José Luís Montero
Era o hum-hum da tardinha. Era o track-tracka dos infernais tucos-tucos a despedir os últimos turistas do dia. Regressei a casa e tinha um jantar coloquial com um advogado que suou os mesmos bancos de escola que eu. Falamos; comemos um robalo de Sines e bebemos uma garrafita de Silgueiros- Dão que suou as mesmas carteiras. Convidara uma amiga cabo-verdiana que cozinha como Deusa além de ser uma conversadora exímia e prolifera. Jantamos; bebemos e repousamos. Felizmente não se rezou.
Perto da meia-noite os tachos foram empilhados; vestiram-se os insipientes casacos outonais e a porta da minha casa abriu-se, descalcei-me; duche frio e sofá. E tutuque escada abaixo caminho da Lapa. Mal sabia que ficara no desassossego. Inquietação. Irrequietação. Incerteza. Pasmo.
Perto da noite longa comecei a sentir remoinhos estomacais. Senti-me constrangido. Maldiz a Poesia dos que se encavalitam no amanhã. Entrou-me o vómito. Não vomitei. Espumei. Jorrei então todos os golpes dos excessos. Só que o novo dia era um dia de desentendimento. Tinha que fazer e não fiz. Deveria caminhar e nem, nem caminhei, nem fui. Prostrado no leito da recomposição deixei-me soerguer.
Passadas as noites e dias longos do soerguer caminhei para o Hospital. Eram horas de Alvorada e os sinos do meu Bárrio lançavam para a arruaça os Carros Elétricos, o Táxis e as pessoas as laboriosas. Quando era menino e moço desciam pelas calçadas daquele Bairro Galegos, Minhotos, Trasmontanos, Beirões e algum aristocrata ávido de almoçar uma ginjinha com elas na Ginjinha do Rossio onde os marialvas, a cavalo, era servido e cumprimentados.
“Duas com elas!!!! Uma é pró Duque e outra prá Maaadaamme….” Ó excelência e prás 11 da manhã já temos pataniscas e pastéis de bacalhau de bichos que entraram por Aveirrooo… A essa hora o marialva matava bem o bicho enquanto tratava um Chá com a manicure da Rua da Palma. A Leitaria Moderna tinha boa nata e o aconchego da discrição. Eram tempos que as pedras ou pilhas de livros faziam de balizas; as meias faziam a melhor das bolas da formação desportiva dos grandes clubes. As biqueiras das botas e dos sapatos do sapateiro da Travessa do Arco da Graça vinham sabiamente acondicionadas para não frustrar as maiúsculas aspirações da rapaziada ou dos seus progenitores porque o futebol não dava fortuna, mas, todos víamos os Violinos Travassos ou o Vasques a viver na melhor como a sua loja de refrigeração para as velhas casas de pasto.
Entretanto, chegou o Matateu e implantou a palavra e o gesto carinhoso aos catraios dos infantis que não o viam com olhos de homem; viam-no com olhos de deus. Eram ídolos e os admiradores que não invadiam Alcochete, nem usavam Rolex. Mas, jogavam como poucos jogaram nos relvados portugueses e as claques eram do tamanho do mundo sem que os sismos da barbárie fossem marca de lixeiras cibernéticas.
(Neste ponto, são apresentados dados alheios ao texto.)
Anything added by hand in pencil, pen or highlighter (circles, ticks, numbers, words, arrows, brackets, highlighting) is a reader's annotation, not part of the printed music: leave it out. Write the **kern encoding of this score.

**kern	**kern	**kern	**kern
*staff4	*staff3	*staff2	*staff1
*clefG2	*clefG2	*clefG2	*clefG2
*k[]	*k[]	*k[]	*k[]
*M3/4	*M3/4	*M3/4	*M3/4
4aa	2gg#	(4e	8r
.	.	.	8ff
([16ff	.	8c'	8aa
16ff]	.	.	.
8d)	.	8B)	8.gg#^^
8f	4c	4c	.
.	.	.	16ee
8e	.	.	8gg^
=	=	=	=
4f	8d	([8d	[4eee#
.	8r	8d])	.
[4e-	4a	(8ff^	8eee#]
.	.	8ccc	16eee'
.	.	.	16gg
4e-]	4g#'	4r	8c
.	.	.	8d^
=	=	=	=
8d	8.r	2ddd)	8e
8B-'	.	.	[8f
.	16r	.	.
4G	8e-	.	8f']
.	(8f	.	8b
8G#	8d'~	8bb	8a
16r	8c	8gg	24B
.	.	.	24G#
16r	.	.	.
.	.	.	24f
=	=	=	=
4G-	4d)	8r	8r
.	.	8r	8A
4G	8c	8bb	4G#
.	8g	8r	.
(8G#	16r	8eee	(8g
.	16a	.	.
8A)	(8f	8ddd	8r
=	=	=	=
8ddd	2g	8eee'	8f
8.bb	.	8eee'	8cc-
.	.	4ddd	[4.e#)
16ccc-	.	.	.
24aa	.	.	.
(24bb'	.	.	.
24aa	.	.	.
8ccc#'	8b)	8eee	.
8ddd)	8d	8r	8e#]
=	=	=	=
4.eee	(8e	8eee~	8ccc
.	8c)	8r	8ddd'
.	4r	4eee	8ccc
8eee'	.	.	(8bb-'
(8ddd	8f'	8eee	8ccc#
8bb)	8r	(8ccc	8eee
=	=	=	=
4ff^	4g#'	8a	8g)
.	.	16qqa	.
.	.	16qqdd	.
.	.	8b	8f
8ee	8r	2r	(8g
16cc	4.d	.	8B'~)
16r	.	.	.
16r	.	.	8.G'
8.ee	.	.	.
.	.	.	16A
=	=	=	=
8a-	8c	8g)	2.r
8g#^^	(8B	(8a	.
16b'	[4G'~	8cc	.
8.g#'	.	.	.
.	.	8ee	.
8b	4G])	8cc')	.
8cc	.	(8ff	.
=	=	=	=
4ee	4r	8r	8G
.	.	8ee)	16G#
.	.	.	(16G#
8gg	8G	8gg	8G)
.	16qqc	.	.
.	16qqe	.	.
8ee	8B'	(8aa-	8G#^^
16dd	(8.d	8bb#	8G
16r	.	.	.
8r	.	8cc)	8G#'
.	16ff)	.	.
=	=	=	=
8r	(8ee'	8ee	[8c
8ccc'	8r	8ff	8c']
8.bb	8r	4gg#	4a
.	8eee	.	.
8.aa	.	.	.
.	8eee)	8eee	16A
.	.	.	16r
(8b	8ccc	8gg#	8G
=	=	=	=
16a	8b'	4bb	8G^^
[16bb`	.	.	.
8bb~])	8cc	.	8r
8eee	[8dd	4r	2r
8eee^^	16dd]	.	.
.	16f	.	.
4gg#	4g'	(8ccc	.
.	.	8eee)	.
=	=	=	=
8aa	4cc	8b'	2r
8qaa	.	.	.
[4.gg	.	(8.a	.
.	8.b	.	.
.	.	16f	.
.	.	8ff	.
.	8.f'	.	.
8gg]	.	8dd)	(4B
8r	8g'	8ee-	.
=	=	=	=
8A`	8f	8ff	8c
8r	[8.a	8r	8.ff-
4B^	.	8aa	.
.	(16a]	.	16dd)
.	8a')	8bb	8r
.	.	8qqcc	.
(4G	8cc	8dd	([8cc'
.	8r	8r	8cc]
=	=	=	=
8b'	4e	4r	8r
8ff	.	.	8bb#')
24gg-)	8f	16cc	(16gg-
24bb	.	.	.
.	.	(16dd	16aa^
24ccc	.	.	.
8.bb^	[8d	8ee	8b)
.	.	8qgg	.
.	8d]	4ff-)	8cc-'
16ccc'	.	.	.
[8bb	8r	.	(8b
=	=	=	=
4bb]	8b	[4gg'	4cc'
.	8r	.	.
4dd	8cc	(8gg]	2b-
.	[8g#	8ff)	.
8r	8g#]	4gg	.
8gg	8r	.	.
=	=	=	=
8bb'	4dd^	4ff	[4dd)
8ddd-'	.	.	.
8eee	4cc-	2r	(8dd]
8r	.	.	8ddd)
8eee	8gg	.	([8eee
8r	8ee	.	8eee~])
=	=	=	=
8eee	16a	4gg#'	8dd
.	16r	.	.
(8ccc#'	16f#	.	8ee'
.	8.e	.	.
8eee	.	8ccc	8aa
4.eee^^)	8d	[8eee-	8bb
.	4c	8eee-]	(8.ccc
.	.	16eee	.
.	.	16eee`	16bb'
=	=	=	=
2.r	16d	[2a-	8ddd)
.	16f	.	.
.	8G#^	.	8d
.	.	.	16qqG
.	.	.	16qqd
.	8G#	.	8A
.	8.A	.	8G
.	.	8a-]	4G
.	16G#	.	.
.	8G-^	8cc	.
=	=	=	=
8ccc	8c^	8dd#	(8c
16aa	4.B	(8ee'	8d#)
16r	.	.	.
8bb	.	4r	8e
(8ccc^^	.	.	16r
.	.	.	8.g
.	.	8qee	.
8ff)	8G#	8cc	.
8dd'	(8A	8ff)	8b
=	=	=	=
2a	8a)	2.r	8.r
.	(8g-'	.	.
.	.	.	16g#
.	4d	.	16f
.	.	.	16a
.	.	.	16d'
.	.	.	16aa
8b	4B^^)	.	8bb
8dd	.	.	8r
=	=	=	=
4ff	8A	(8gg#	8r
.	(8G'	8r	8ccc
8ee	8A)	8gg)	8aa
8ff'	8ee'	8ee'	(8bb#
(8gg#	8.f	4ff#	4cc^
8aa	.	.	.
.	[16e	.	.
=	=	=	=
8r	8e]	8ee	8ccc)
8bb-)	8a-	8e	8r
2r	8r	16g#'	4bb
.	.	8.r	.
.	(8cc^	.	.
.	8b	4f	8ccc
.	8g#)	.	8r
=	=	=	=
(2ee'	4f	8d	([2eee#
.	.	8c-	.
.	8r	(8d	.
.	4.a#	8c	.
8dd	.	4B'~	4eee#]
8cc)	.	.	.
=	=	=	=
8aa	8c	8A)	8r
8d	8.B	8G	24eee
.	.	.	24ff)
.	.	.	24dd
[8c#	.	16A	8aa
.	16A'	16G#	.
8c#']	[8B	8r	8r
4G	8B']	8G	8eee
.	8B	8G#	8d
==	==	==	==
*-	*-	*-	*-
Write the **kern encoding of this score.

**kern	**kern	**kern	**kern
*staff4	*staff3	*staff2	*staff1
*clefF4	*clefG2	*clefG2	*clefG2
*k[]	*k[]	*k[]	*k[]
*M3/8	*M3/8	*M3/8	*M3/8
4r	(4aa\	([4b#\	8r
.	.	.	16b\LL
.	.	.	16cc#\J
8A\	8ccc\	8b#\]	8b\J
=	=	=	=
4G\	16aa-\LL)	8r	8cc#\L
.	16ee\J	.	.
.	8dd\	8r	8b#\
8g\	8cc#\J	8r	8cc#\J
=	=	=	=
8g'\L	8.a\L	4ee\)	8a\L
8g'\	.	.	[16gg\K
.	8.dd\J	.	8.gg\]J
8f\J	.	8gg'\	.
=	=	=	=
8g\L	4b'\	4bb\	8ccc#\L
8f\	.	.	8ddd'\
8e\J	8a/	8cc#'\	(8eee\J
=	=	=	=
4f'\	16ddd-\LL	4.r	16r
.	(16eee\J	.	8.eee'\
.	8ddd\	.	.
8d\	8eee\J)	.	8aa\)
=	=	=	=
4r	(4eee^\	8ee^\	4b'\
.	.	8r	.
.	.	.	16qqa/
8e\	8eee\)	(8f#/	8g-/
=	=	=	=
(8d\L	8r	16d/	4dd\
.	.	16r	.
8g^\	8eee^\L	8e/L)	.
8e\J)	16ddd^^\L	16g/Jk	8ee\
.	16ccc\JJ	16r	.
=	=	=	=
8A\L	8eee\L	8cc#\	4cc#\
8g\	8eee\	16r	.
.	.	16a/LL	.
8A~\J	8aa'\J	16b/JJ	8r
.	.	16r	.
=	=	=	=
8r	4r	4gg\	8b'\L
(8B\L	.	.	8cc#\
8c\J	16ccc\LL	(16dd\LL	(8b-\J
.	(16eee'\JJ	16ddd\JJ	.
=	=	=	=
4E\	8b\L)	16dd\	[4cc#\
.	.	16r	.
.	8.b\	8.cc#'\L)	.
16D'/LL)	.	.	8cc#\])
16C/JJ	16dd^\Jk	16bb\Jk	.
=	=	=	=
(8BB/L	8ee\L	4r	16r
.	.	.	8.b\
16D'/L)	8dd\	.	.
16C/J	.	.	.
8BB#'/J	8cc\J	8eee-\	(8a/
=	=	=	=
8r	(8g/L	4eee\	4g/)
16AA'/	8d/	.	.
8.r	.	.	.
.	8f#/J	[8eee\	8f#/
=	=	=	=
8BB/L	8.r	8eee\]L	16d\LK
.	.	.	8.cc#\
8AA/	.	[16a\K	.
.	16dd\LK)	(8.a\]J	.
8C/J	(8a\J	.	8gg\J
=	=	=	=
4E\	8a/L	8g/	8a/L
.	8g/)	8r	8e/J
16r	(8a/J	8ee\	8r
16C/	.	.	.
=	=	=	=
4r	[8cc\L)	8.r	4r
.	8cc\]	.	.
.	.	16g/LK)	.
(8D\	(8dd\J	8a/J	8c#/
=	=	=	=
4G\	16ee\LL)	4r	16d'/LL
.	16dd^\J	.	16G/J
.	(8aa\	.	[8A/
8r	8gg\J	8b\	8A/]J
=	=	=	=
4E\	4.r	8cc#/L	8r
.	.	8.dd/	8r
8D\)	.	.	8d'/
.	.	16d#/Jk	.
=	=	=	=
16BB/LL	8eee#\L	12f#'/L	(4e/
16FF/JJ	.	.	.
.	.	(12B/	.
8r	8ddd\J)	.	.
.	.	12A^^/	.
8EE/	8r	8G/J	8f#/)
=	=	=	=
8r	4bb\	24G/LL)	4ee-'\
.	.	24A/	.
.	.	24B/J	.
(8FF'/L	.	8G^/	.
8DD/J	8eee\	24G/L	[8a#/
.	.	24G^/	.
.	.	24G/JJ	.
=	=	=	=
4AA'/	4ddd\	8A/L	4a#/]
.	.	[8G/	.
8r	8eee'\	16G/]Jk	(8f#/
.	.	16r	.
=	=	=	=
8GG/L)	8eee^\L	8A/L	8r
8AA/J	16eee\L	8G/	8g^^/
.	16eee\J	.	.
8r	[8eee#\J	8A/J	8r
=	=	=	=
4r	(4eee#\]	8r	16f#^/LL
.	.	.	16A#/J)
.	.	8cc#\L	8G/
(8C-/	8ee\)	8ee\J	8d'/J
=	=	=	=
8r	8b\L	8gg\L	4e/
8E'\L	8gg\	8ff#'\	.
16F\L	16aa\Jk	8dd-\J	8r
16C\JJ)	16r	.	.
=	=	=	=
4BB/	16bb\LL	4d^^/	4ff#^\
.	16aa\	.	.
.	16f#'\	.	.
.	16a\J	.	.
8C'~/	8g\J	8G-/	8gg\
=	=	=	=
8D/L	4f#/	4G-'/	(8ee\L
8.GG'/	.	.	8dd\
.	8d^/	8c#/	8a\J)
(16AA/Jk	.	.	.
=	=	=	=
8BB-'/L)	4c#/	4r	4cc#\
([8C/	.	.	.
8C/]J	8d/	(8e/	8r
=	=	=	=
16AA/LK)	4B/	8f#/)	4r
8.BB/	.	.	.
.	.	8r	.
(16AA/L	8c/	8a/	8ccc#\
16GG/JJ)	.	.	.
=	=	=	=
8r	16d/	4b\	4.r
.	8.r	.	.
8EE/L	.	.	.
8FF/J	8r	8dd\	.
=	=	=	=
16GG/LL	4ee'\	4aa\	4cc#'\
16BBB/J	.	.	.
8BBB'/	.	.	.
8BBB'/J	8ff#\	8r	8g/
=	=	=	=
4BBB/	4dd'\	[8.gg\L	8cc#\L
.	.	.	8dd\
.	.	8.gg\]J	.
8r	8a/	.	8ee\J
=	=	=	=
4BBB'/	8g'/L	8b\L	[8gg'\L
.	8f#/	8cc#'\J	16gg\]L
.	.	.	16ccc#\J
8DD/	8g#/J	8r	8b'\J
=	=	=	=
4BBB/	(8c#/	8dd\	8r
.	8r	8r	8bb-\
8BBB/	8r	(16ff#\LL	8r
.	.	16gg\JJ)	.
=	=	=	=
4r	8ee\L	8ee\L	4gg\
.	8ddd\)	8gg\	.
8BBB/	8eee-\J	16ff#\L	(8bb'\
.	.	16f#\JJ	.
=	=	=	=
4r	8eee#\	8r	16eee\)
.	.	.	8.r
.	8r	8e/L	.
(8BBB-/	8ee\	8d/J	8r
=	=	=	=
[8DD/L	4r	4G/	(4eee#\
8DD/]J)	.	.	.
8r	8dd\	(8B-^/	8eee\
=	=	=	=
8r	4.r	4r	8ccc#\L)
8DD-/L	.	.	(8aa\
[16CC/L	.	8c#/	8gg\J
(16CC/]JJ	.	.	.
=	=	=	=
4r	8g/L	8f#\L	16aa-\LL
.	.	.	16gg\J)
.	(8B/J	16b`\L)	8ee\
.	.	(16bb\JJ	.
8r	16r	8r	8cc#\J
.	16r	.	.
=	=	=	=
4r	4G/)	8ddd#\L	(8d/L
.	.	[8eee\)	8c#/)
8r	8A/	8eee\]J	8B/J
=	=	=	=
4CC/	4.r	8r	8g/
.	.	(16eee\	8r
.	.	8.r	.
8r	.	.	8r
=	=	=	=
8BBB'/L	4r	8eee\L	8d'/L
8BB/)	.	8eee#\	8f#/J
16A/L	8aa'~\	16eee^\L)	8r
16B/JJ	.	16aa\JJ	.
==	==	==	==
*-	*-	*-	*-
Tempos em que a sopa bem entulhada mantinha a colher hirta e a sopa era mais que a a sopinha que aquece o estomago. O Martins Moniz que mais uma vez será remodelado, como ou sem comissões, era lugar natural de futuros cracks; dos ingeniosos manjericos do Félix da Graça e onde a orelha e a cabeça da porco lanchava quem passava pela Rua da Palama onde nascera uma casa de pasto chamada Palma Bar. Entretanto, a Casa Travassos ia dando dinheiro aos maços. E as casas no Porto inflacionaram mais de 140% nos derradeiros sete anos.
Cést la vie cantava o mítico Chuck Berrry.” Não chores por mim” continuam a choramingar os cantores lusitanos até considerar “bem na vida…”
02dez18
…não há mau estar ou estado de emergência que vença esta sempre admirável ironia do José Luís Montero! Votos de melhoras… de saúde claro!